Il Fiore dai petali d'acciaio (La fleur aux pétales d’acier), 1973, réalisé par Gianfranco Piccioli avec Carroll Bakern (Evelyn), Gianni Garko (Docteur Andrea Valenti), Ivano Staccioli (Inspecteur Garrano), Pilar Velazquez (Lena), Paola Senatore (Daniela). Lors de leurs eternelles dispute, le docteur Andrea Valenti a tué accidentellement sa maitresse, Daniela qui s'est empalée en tombant sur une lampe (représentant une fleur avec des pétales d'acier).
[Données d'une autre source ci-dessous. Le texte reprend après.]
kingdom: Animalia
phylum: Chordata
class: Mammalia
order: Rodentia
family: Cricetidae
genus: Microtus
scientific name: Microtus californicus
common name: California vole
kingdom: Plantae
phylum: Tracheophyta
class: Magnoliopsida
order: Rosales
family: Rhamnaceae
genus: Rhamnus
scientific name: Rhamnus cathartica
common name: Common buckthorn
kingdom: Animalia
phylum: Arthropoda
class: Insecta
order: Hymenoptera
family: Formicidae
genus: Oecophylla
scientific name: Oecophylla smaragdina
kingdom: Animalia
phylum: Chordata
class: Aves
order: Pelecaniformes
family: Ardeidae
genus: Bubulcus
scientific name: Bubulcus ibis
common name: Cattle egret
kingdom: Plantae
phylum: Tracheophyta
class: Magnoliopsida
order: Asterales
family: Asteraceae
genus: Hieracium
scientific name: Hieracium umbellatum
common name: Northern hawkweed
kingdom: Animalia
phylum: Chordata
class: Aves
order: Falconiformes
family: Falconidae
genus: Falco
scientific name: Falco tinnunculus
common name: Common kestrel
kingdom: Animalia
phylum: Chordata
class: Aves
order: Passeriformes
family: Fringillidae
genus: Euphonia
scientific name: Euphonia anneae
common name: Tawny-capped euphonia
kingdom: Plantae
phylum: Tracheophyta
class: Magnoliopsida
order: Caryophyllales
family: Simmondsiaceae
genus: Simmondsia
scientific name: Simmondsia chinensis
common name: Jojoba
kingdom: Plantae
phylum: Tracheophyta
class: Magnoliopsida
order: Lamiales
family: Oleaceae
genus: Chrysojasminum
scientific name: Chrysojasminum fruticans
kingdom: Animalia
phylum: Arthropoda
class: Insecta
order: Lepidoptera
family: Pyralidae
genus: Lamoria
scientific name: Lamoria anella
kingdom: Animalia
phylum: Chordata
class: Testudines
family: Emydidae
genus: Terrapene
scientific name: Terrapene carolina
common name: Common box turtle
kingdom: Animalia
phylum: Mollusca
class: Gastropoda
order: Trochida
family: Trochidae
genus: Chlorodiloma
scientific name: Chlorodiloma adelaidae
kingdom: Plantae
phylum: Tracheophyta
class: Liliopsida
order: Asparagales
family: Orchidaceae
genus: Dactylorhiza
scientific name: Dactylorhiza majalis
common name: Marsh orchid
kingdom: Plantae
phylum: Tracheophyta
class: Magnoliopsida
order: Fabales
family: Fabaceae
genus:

Appeuré, craignant pour sa réputation, le docteur, en bon chirurgien qu'il est, découpe sa maitresse en morceaux et trempe tout cela dans un bon bain d'acide supposé faire disparaitre les indices... Mais Daniela avait une demi-soeur, Evelyn, une ex maitresse elle aussi du docteur et qui ne le porte pas vraiment dans son coeur depuis leur rupture. Celle-ci va donc tout mettre en oeuvre pour prouver à l'inspecteur Garrano que son ex-amant est non seulement une brute qui bat ses femmes, mais en plus un assassin. Seul problème: ou est passé le corps de la supposée victime. Car aux yeux de la loi, pas de cadavre, pas de crime...
 
 

Attention, attention, le film a pas mal vieilli et moins bien que son actrice principale, Carroll Baker, a qui d'après ce que l'on peut en voir dans ce film, notament lorsqu'elle est sous la douche, la cuisine italienne a  bien profité... L'intrigue est assez compliquée (meurtre, pas meurtre? disparition, pas disparition ? trahison ou machination?) En tout cas il ne fait pas bon de se trouver à la place du "héros", le docteur André Valentini qui découvre à la fois qu'il a été trompé par son ex et sa maitresse (qui couchaient ensemble bien qu'étant demi-soeurs), que son ex à la mémoire rancunière (pas folle la guèpe!), que le cadavre qu'il a désossé n'est peut être pas le bon (là, il lui faudrait quand même consulter un collègue ophtalmo...) et que la vengeance est un plat qui peut se manger très froid... Carroll Baker en lesbienne prédatrice  (c'est d'ailleurs ce qui cloche un peu car son personnage est plus beaucoup plus proche de la lesbienne pure et dure que de la simple bourgeoise bisexuelle) est excellente. Face à elle, Pilar Velasquez et Paola Senatore manquent cruellement d'expérience (au niveau acting), mais cela est compensé par le professionalisme des deux autres acteurs principaux, Gianni Garko et Ivano Staccioli. Gianfranco Piccioli aurait par contre mieux fait de s'abstenir d'essayer de devenir réalisateur et rester ce qu'il avait toujours été, c'est à dire un excellent producteur. Cela aurait peut-être permis au film d'être mieux dirigé (dans tous les sens du terme).